The dream of airline-style orbital flight operations has come a step closer to reality with a successful demonstration of the critical technology behind a radical air-breathing rocket engine concept.

After years of work that has consumed some £250 million ($400 million), Oxford-based Reaction Engines has declared success in its attempt to devise a pre-cooler that can liquidise oxygen from intake air, before mixing it with tanked liquid hydrogen to generate thrust like a normal rocket engine.

A spaceplane powered by such engines would leave a runway under rocket power and liquidise its own oxygen until reaching Mach 5.5 at 26km (16 miles) altitude, when tanked liquid oxygen would take over for the journey to low-Earth orbit.

Reaction Engines is now seeking another £250 million from investors to develop a demonstrator of its Synergetic Air-Breathing Rocket Engine (SABRE) powerplant concept.

Reaction Engines Skylon

 Reaction Engines 

Could we soon be travelling from London to Sydney in 4 hours? 

Founder Alan Bond, whose vision of the air-breathing rocket engine goes back 30 years to his work on British spaceplane concepts including HOTOL - which bears much resemblance to Reaction's current Skylon concept - reckons that with parallel airframe development a spaceplane with a 200-trip lifespan could be flying by 2020 and operational by 2030.

The critical technology is the pre-cooler, essentially a radiator made of many hundreds of kilometres of 1mm tubing capable of cooling the 1,000˚C (1,832˚F) M5 air to a nearly-cryogenic -150˚C. Reaction Engines has also mastered a process to actually manufacture such a structure which, in its full-scale form, will have a million brazed joints and must be leak-free.

But, according to technical director Richard Varvill, the really "magic" piece of the puzzle is the ability to prevent the cooler from being completely closed by frost, which it would do in seconds without a technique which, he stresses, is being kept absolutely secret. Steady-state tests lasting more than 10min have shown the cooler to work perfectly, he says.

The European Space Agency is backing Reaction's claims, having supported its test programme with a small amount of funding and what Reaction describes as a highly significant amount of expertise.
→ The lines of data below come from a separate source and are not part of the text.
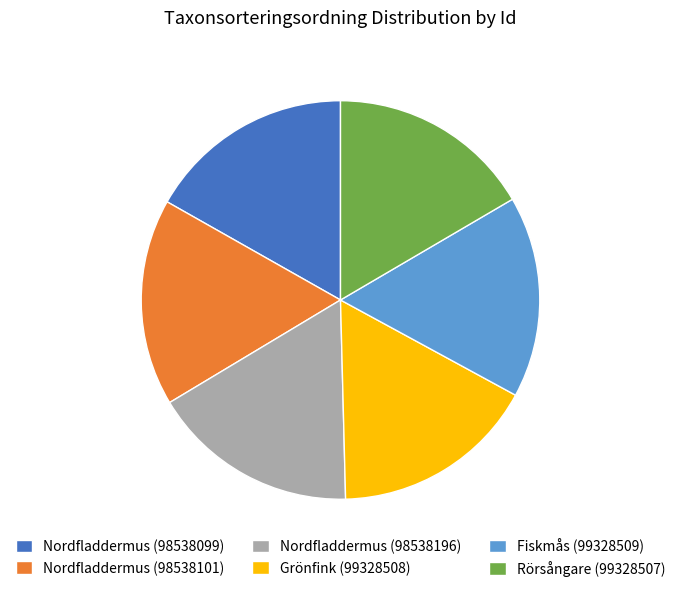

Approximately how many times larger is the value at Nordfladdermus (98538099) compared to Fiskmås (99328509)?

1.0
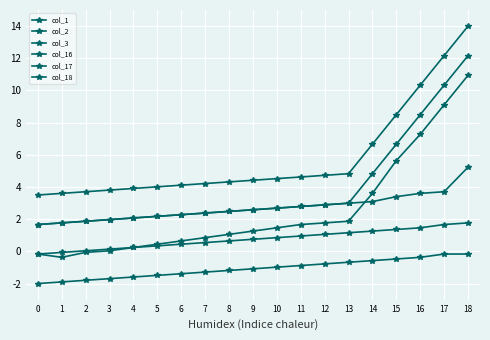

True or false: col_17 and col_16 cross at least once.

False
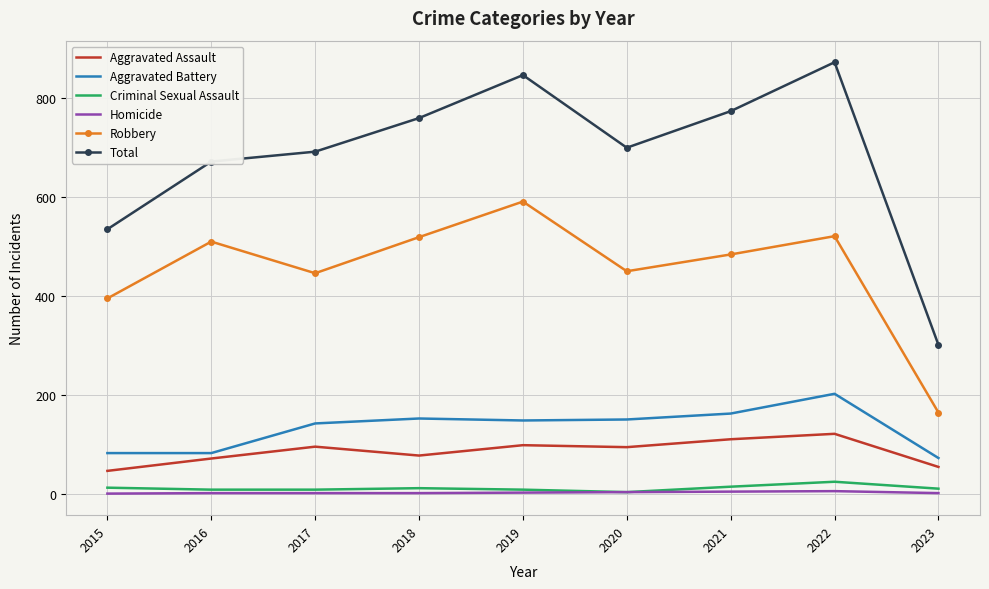

Between 2020 and 2022, which series saw the biggest shift?

Total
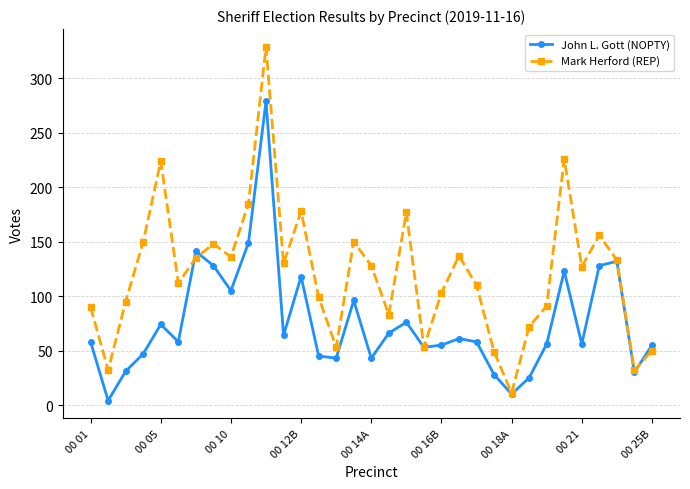

In Mark Herford (REP), how many points are higher than both neighbors (excluding endpoints)?

9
While stressing there is a very long engineering road to any operational system, ESA's head of propulsion engineering Mark Ford is adamant the SABRE engine is a "potentially disruptive" technology.

Reusable launch systems under development, he says, are all based on traditional rocket engines, and ESA sees little or no chance of success going down that route. With SABRE, however, "one of the main obstacles to reusability has been removed", he says.
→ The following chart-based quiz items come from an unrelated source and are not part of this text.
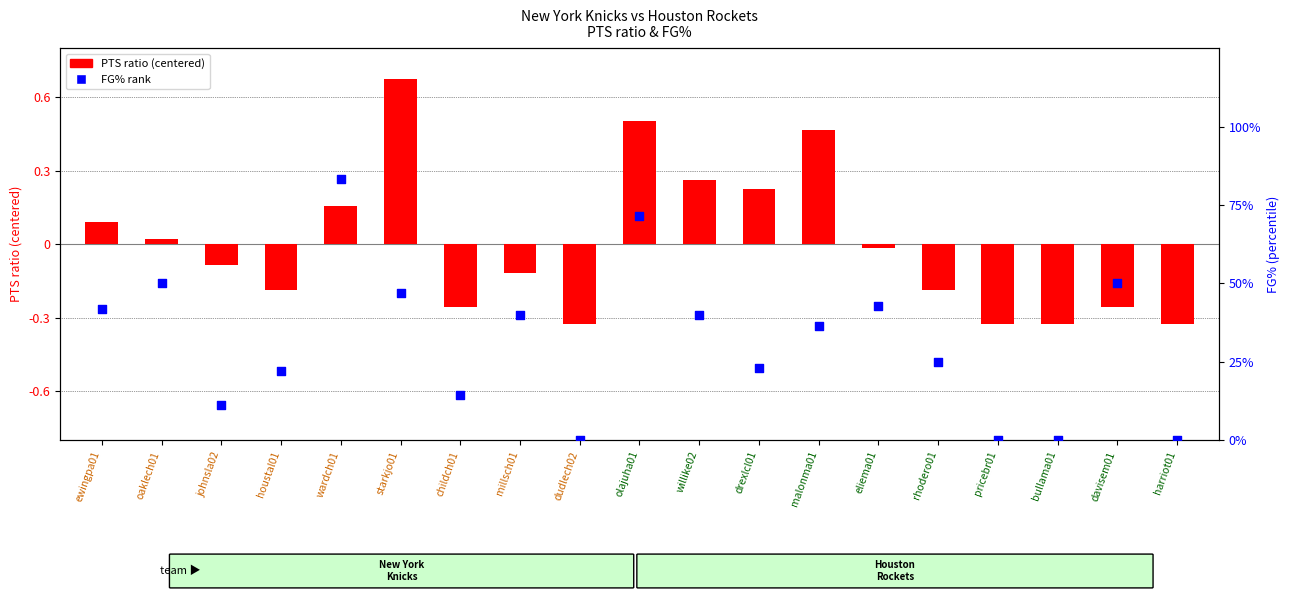

At how many categories does at least one series exceed 0?

15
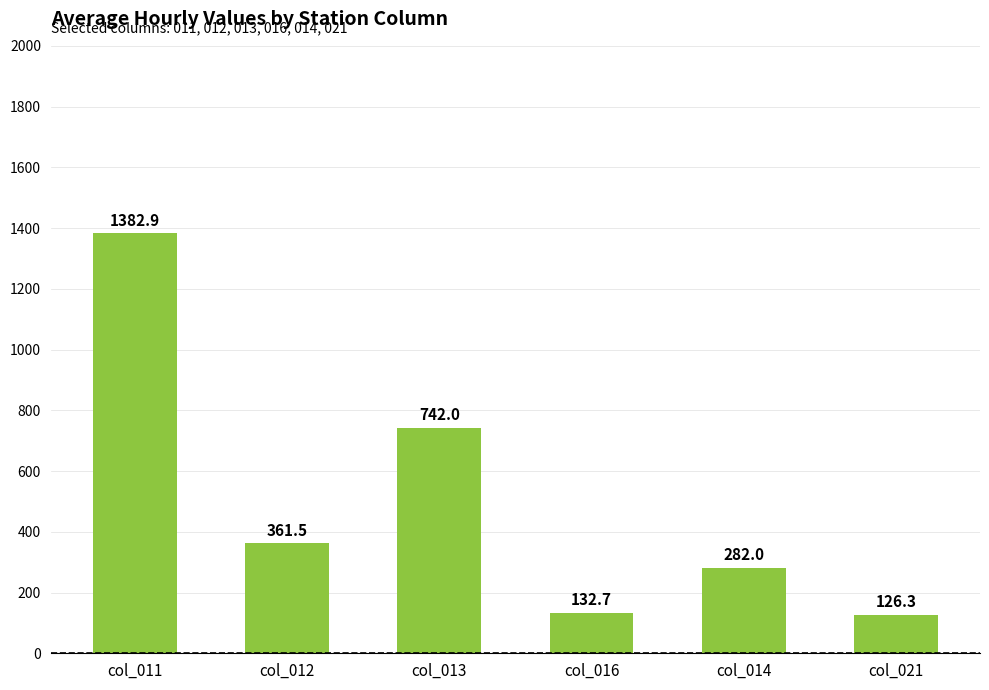

Reading left to right, extract all data points from this chart.

1382.9	361.5	742.0	132.7	282.0	126.3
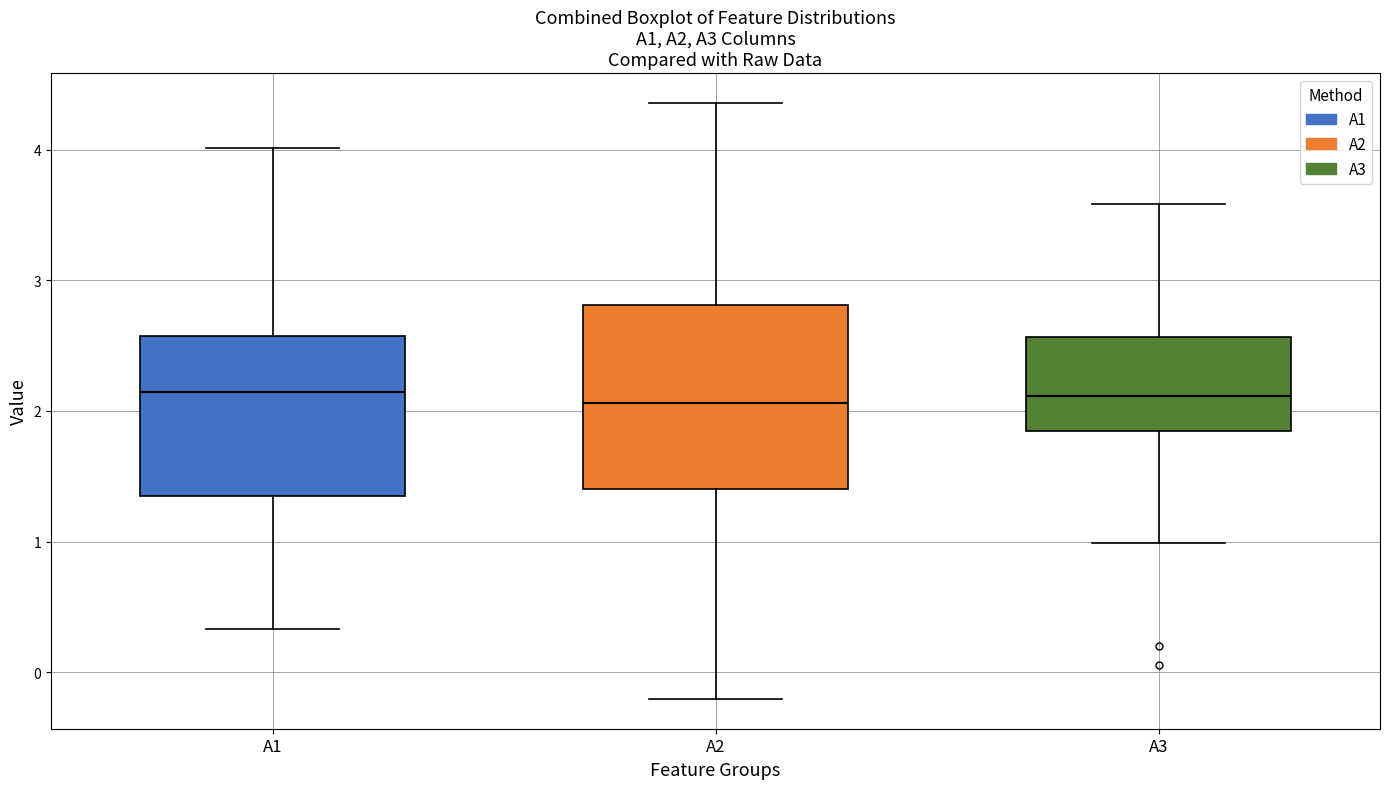

Reading left to right, transcribe this box plot: for each box, give where its median line is, the range the box spans, and where its two whiskers end, as read against the y-axis. The values are not printed on the chart, so give them approximately, as read against the axis.

A1: median 2.1, box 1.3 to 2.6, whiskers 0.3 to 4.0
A2: median 2.1, box 1.4 to 2.8, whiskers -0.2 to 4.4
A3: median 2.1, box 1.8 to 2.6, whiskers 1.0 to 3.6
What makes SABRE so potentially valuable is the fact it needs to carry only a fraction of the liquid oxygen from the ground needed for a trip to space. As Ford puts it, if we can liquidise our oxidiser from the air, we would be "mad" not to.

And, he adds, a SABRE engine could be wing-mounted as in the Skylon concept, which would allow quick and easy swap-out of powerplants to enable an airline-style maintenance regime. One of the reasons NASA's Space Shuttle proved to be so slow and expensive to turn around between trips was the hugely time-consuming task of maintaining its internal main engines.

SABRE engine technology could also power an aircraft to multi-Mach atmospheric cruise, potentially realising London-Sydney travel times of 4h. The intercooler technology might, adds former Rolls-Royce engineer Varvill, also transform more normal sub-Mach aero engines by recovering heat from the exhaust to put "free" energy back to the combustion chamber.

Such recuperative architectures are used in electricity generation plants and, reckons Varvill, could cut aero engine fuel burn by 5-10%.